— Exercise a —
Reproduce the part of the Safeguards Rule article that runs from "As the name" to "need to implement.".

— Text shown —
= = =
Original article published by the Federal Trade Commission – Article Link.
As the name suggests, the purpose of the Federal Trade Commission’s Standards for Safeguarding Customer Information – the Safeguards Rule, for short – is to ensure that entities covered by the Rule maintain safeguards to protect the security of customer information. The Safeguards Rule took effect in 2003, but after public comment, the FTC amended it in 2021 to make sure the Rule keeps pace with current technology. While preserving the flexibility of the original Safeguards Rule, the revised Rule provides more concrete guidance for businesses. It reflects core data security principles that all covered companies need to implement.
This publication serves as the small entity compliance guide under the Small Business Regulatory Enforcement Fairness Act. Your best source of information is the text of the Safeguards Rule itself.
In reviewing your obligations under the Safeguards Rule, consider these key compliance questions.
Who’s covered by the Safeguard Rule?
The Safeguards Rule applies to financial institutions subject to the FTC’s jurisdiction and that aren’t subject to the enforcement authority of another regulator under section 505 of the Gramm-Leach-Bliley Act, 15 U.S.C. § 6805. According to Section 314.1(b), an entity is a “financial institution” if it’s engaged in an activity that is “financial in nature” or is “incidental to such financial activities as described in section 4(k) of the Bank Holding Company Act of 1956, 12 U.S.C § 1843(k).”
How do you know if your business is a financial institution subject to the Safeguards Rule? First, consider that the Rule defines “financial institution” in a way that’s broader than how people may use that phrase in conversation. Furthermore, what matters are the types of activities your business undertakes, not how you or others categorize your company.
To help you determine if your company is covered, Section 314.2(h) of the Rule lists 13 examples of the kinds of entities that are financial institutions under the Rule, including mortgage lenders, payday lenders, finance companies, mortgage brokers, account servicers, check cashers, wire transferors, collection agencies, credit counselors and other financial advisors, tax preparation firms, non-federally insured credit unions, and investment advisors that aren’t required to register with the SEC. The 2021 amendments to the Safeguards Rule add a new example of a financial institution – finders. Those are companies that bring together buyers and sellers and then the parties themselves negotiate and consummate the transaction.
Section 314.2(h) of the Rule lists four examples of businesses that aren’t a “financial institution.” In addition, the FTC has exempted from certain provisions of the Rule financial institutions that “maintain customer information concerning fewer than five thousand consumers.”
= = =
— Exercise b —
Transcribe the lines of the entries from the line with "Give a lens" to the line with "dist [0.001312, 0.000525]".

— Source data —
= = =
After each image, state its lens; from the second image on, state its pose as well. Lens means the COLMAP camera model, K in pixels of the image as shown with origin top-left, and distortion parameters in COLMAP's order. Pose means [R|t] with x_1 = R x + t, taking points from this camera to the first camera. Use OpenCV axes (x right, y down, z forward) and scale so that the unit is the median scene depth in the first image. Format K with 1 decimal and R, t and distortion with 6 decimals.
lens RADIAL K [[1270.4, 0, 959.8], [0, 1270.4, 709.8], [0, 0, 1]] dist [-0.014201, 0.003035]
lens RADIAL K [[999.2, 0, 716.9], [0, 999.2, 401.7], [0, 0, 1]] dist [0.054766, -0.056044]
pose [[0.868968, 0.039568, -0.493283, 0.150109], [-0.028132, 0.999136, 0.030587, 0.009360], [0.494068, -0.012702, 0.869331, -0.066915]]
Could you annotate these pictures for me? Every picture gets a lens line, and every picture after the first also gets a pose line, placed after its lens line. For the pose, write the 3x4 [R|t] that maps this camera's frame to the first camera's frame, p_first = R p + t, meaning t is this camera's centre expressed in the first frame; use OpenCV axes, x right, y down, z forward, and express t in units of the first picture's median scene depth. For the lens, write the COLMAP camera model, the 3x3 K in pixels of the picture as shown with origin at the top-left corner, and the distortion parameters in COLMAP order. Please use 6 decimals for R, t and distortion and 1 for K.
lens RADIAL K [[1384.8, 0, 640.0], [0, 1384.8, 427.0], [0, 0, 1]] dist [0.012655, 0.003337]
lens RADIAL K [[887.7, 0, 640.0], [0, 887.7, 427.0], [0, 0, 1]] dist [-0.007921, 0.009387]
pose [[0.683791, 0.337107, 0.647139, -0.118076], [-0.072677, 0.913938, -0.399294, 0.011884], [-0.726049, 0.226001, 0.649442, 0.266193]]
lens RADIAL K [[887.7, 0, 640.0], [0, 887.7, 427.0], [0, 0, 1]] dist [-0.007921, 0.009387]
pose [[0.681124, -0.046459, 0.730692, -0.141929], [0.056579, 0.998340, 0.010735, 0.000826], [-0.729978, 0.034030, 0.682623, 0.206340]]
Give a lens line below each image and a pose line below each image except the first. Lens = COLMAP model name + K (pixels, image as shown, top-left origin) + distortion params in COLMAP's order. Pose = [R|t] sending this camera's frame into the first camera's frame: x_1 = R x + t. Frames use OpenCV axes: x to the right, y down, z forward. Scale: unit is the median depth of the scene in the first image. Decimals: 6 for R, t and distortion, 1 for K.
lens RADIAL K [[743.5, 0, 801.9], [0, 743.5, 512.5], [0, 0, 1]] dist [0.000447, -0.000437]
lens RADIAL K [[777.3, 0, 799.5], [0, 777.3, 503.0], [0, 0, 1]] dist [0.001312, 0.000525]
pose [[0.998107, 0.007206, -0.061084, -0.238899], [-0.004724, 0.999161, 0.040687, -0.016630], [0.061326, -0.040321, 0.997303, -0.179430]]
= = =
— Task output a —
As the name suggests, the purpose of the Federal Trade Commission’s Standards for Safeguarding Customer Information – the Safeguards Rule, for short – is to ensure that entities covered by the Rule maintain safeguards to protect the security of customer information. The Safeguards Rule took effect in 2003, but after public comment, the FTC amended it in 2021 to make sure the Rule keeps pace with current technology. While preserving the flexibility of the original Safeguards Rule, the revised Rule provides more concrete guidance for businesses. It reflects core data security principles that all covered companies need to implement.

— Task output b —
Give a lens line below each image and a pose line below each image except the first. Lens = COLMAP model name + K (pixels, image as shown, top-left origin) + distortion params in COLMAP's order. Pose = [R|t] sending this camera's frame into the first camera's frame: x_1 = R x + t. Frames use OpenCV axes: x to the right, y down, z forward. Scale: unit is the median depth of the scene in the first image. Decimals: 6 for R, t and distortion, 1 for K.
lens RADIAL K [[743.5, 0, 801.9], [0, 743.5, 512.5], [0, 0, 1]] dist [0.000447, -0.000437]
lens RADIAL K [[777.3, 0, 799.5], [0, 777.3, 503.0], [0, 0, 1]] dist [0.001312, 0.000525]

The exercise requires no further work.